Однажды родственники шейха, сеиды, сообщили ему, что в Малхам собирается приехать тебризский султан Ахмед Джелаири. Гонец его, прибывший в Шемаху, сообщил, что после стычки с братьями за власть султан перенес душевное потрясение и жаждет отдохнуть, пообщаться с сеидами, повидаться с ширваншахом, после чего отправится навестить своих подданных в Нахичевани. Купеческий голова гаджи Нейматуллах, повидавший на своем веку свет и людей, сказал, что султану Ахмеду верить нельзя. "Это мешок с мясом, лишенный образа человеческого, неблагородный вероотступник, крадущий жен собственных вельмож", - говорил гаджи Нейматуллах. По рассказу его, отряд, составляющий личную охрану султана Ахмеда, самым разбойничьим образом грабит купеческие караваны на дорогах. Не исполнилось и года, как он сел на тебризский трон, а купцы уже обходят его столицу стороной. В Тебриз - центр мировой торговли, средоточие караванных путей - нынче караваны не идут; минуя его, следуют в Рум. Он и сам перестал ездить в Тебриз, сказал гаджи Нейматуллах, и уверен, что отдых и общение с сеидами - ложь, придуманная султаном Ахмедом для отвода глаз. Уж если этот мешок с мясом, всю жизнь свою проведший в обжорстве, пьянстве и похоти, сел в седло, то, значит, не без корыстной цели. Гаджи настоятельно советовал шейху и сеидам зарыть в лесу свои сокровища и на время покинуть Малхам. Шейх, выслушав родственников-сеидов и гаджи Нейматуллаха в своей келье, сказал убежденно, воздев руки к ее темному куполу: "Не постигнет беда того, кто уповает на всевышнего!" И, в подтверждение своей мысли, стал вспоминать вслух историю Ширвана, которая изобиловала вражескими нашествиями то хазар, то аланов, то монголов, то кыпчаков, налетавшими, как самум, и обращавшими цветущий край в сплошное пепелище. И, однако, с той поры, как справедливый шах Манучехр основал в Малхаме здравницу, никто из завоевателей не посягал на нее. Даже безбожники татары и те не осмелились приблизиться к Малхаму. Так неужто же султан Ахмед безверен до такой степени, что не побоится с кощунственной целью ступить в святой Малхам?

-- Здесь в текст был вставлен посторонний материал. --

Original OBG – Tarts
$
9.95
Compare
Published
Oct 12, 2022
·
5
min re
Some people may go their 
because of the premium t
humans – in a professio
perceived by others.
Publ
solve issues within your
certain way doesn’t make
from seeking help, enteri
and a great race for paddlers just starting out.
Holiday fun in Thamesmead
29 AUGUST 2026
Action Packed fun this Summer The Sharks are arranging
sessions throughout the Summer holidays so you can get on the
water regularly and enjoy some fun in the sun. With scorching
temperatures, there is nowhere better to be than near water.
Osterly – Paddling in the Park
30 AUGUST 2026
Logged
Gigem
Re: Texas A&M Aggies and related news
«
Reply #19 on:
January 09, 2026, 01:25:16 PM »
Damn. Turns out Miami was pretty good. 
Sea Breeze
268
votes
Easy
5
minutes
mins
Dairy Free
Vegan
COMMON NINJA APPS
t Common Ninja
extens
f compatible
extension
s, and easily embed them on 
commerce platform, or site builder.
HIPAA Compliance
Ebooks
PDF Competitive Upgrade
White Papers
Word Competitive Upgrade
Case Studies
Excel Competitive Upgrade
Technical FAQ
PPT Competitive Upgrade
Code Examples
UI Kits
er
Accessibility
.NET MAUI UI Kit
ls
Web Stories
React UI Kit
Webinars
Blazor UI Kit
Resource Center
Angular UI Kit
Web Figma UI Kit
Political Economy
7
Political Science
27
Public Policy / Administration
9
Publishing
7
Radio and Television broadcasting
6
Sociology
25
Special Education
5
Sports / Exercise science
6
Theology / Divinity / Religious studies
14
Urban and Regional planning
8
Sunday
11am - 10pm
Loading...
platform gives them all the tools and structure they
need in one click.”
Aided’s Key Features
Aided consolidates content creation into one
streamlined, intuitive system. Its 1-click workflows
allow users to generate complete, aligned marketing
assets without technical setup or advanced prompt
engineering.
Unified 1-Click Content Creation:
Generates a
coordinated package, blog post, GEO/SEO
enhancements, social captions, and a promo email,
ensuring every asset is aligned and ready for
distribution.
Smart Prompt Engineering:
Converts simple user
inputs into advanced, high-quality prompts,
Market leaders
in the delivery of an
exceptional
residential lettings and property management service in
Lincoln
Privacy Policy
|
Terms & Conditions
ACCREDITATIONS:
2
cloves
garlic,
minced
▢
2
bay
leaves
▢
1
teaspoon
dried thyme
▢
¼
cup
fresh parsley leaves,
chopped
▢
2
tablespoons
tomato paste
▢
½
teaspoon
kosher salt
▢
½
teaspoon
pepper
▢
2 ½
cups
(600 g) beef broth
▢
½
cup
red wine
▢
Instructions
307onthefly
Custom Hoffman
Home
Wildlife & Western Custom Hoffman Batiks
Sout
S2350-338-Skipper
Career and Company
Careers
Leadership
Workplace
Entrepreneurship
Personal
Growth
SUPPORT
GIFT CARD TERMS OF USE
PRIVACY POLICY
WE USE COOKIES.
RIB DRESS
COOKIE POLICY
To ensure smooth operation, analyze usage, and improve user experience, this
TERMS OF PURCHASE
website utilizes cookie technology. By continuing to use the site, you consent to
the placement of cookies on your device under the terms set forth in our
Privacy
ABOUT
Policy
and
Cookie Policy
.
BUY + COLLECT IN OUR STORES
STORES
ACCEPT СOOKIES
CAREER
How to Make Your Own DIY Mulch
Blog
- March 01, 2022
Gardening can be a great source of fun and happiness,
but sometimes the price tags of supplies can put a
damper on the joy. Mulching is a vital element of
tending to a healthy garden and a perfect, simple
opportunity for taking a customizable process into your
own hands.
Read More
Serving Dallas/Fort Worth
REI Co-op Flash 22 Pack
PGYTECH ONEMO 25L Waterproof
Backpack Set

Проговорив до глубокой ночи, успокоив сеидов и отпустив их, шейх сунул под мышку молитвенный коврик, вышел из своей кельи при мечети, спустился в ущелье и углубился в густой лес.
Свершив омовение в ручье, журчащем среди плоских мшистых камней, он обратился лицом к Кыбле, преклонил колена в стал молить творца защитить людей от жестокости и алчности, от безвременных смертей и горечи разлук. Шейх молил всевышнего о мире и спокойствии для всего, что живет на земле, для человека и всякой твари, для муравья, чтоб не быть ему ненароком раздавленным под пятою человека, даже для змей и их детенышей.
Проговорив с творцом до рассвета, когда в первых лучах солонца засверкали алмазной росой травы и листья на ветвях, шейх напоследок помолился за упокой души переселившихся в лучший из миров, в том числе и за вечный упокой женщины, подарившей ему солнцеликую дочь, затем поднялся с колен, сложил свой молитвенный коврик, сунул его под мышку и той же дорогой пошел из лесу домой. Поднявшись из ущелья, он увидел зарево над Малхамом.
Между лечебницей, караван-сараем и домами на улицах валялись трупы. В затоптанной зелени двора застыла потеками кровь, белые дорожки окрасились в ржавый цвет ссохшейся крови. Уцелевшие старцы стояли и скорбно взирали на погибших.
Шейх походил среди трупов, заглянул в кельи лечебницы и дома сеидов, двери и окна которых оказались выломаны и все разграблено. Дом шейха тоже был разграблен, и вместе с содержимым железных сундуков исчезла его солнцеликая дочь.
В Малхаме в тот день выросло большое кладбище - жители окрестных сел хоронили потомков лекарей и фармацевтов, присланных сюда, два с половиной века назад справедливым шахом Манучехром. Так кончилась славная пора Малхама, который в одночасье превратился из райского уголка в юдоль печали, и шейх, облачившись в траур, покинул его в сопровождении уцелевших родственников-сеидов. В надежде настигнуть султана Ахмеда и вернуть солнцеликую дочь, шейх с родственниками направились в сторону Аракса и Тебриза и, ночуя в придорожных селах, на хуторах и яйлагах, расспросив про султана Ахмеда, продолжали по его следу свой горестный путь.